NOAA Lightning Strike Analysis (EDA/Feature Engineeringn with Python)

By Alfred Rico

Key Takeaways

Lightning activity is not evenly distributed, with a relatively small number of days accounting for a large share of total strikes. This points to concentrated periods of high intensity and suggests monitoring efforts are more effective when focused on peak activity windows.
The most extreme lightning events occur within short time windows rather than being spread throughout the year. Peak activity tends to cluster, making short term forecasting and rapid response more important during these periods.
Differences in activity become much clearer at the monthly level, where variation is more pronounced than at the daily level. Broader aggregation provides a more reliable view of underlying trends than day to day fluctuations.
Lightning activity increases through the year, peaks in late summer, and then declines into the winter months. This consistency suggests seasonal patterns can be used to anticipate higher risk periods and plan accordingly.

Project Background

The NOAA is a U.S. government agency responsible for monitoring weather, oceans, and atmospheric activity, using a combination of advanced technologies to detect, track, and record environmental events. Although most lightning does not make contact with the ground, GOES satellites equipped with GLM (Geostationary Lightning Mapper) instrumentation are able to detect total lightning activity, including both cloud-to-ground and in-cloud events.

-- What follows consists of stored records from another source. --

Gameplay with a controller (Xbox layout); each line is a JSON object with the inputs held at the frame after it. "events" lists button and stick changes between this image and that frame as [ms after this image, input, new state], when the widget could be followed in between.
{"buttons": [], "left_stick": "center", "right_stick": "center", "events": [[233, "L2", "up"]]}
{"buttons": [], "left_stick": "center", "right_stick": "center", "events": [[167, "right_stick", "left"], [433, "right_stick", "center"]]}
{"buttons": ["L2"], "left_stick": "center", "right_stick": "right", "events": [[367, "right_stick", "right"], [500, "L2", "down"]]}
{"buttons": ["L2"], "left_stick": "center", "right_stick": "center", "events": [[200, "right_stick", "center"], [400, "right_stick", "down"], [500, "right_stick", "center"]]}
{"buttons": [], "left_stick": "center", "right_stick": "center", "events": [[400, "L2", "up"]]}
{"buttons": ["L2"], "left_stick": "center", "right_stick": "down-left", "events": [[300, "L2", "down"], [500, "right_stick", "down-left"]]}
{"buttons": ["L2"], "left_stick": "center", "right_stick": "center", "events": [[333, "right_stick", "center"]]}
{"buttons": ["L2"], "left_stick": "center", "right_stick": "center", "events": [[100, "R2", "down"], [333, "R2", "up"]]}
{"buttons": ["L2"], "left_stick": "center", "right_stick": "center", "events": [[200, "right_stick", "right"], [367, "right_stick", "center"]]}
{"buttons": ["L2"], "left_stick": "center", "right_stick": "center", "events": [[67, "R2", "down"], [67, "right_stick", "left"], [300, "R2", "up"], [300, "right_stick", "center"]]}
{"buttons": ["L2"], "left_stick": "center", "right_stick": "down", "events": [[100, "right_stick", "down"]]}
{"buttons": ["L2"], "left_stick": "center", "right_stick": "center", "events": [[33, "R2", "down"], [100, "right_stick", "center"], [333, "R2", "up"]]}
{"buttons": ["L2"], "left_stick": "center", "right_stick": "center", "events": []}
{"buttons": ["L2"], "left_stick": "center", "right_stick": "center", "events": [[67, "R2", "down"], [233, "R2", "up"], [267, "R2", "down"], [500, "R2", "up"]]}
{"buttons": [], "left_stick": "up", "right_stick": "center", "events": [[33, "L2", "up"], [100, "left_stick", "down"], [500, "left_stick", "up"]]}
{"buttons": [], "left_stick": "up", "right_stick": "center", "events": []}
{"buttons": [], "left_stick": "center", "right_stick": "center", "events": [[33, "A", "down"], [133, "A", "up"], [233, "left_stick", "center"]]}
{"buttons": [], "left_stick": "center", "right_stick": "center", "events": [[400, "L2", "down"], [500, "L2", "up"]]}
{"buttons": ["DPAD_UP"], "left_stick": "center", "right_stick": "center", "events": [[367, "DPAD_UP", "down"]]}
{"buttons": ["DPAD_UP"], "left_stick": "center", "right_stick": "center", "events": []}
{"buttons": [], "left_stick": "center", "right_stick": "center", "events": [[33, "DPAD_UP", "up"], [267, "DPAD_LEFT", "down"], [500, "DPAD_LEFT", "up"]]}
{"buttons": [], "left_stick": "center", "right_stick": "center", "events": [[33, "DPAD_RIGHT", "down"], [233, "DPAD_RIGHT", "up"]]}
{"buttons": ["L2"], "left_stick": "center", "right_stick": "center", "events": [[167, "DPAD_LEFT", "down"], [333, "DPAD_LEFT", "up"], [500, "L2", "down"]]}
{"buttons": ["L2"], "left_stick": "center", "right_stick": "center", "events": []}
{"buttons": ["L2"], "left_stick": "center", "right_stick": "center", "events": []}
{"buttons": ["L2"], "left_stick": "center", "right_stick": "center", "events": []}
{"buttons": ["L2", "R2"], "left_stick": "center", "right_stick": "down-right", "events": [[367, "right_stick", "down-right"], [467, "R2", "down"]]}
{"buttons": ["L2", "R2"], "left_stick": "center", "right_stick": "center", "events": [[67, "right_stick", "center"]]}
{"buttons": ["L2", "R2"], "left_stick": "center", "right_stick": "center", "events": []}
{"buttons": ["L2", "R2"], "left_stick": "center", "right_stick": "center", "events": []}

Analysis of this data has revealed notable patterns in lightning behavior and this has led to intriguing discoveries like its higher frequency in tropical regions. Additionally, lightning activity has proven to be a valuable indicator of storm intensity and development. Lightnig spikes can signal tornado formation, rapid storm intensification, and hail-producing storms to name a few of these events.

Project Goal

Using Python in the Jupyter notebook environment, 2018 lightning strike data collected by the National Oceanic and Atmospheric Administration (NOAA) will be examined, calculating the total number of strikes for each month and plotting this information on a bar graph.

Technical Implementation

Python Packages

Importing Python packages

NumPy – Used primarily for numerical computation and a wide range of mathematical operations, including working with arrays and vectorized functions.
Pandas – Used for data manipulation, structuring, and handling, particularly with tabular data through DataFrames.
datetime – Used for working with dates and time data, allowing for parsing, formatting, and performing time-based calculations.
matplotlib.pyplot – Used for data visualization, enabling the creation of charts such as line graphs, bar charts, and histograms for exploratory analysis.

View Code

import pandas as pd
import numpy as np
import datetime as dt
import matplotlib.pyplot as plt

Preliminary Data Inspection

Importing the data set

df = pd.read_csv("lightning_strikes_1.csv")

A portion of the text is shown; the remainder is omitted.